### What you should do
An acceptable answer repeats exactly the line with "#332, due: Nov 3 -> Nov 2" and each line after it through the end of the entries, and includes nothing else.

Revision tracking records
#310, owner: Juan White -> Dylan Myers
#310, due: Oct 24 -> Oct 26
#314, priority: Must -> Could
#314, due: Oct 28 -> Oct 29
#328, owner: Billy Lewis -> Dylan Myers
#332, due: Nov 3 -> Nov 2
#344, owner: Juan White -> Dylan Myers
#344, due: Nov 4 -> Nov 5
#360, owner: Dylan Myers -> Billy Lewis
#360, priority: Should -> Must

### Reply
#332, due: Nov 3 -> Nov 2
#344, owner: Juan White -> Dylan Myers
#344, due: Nov 4 -> Nov 5
#360, owner: Dylan Myers -> Billy Lewis
#360, priority: Should -> Must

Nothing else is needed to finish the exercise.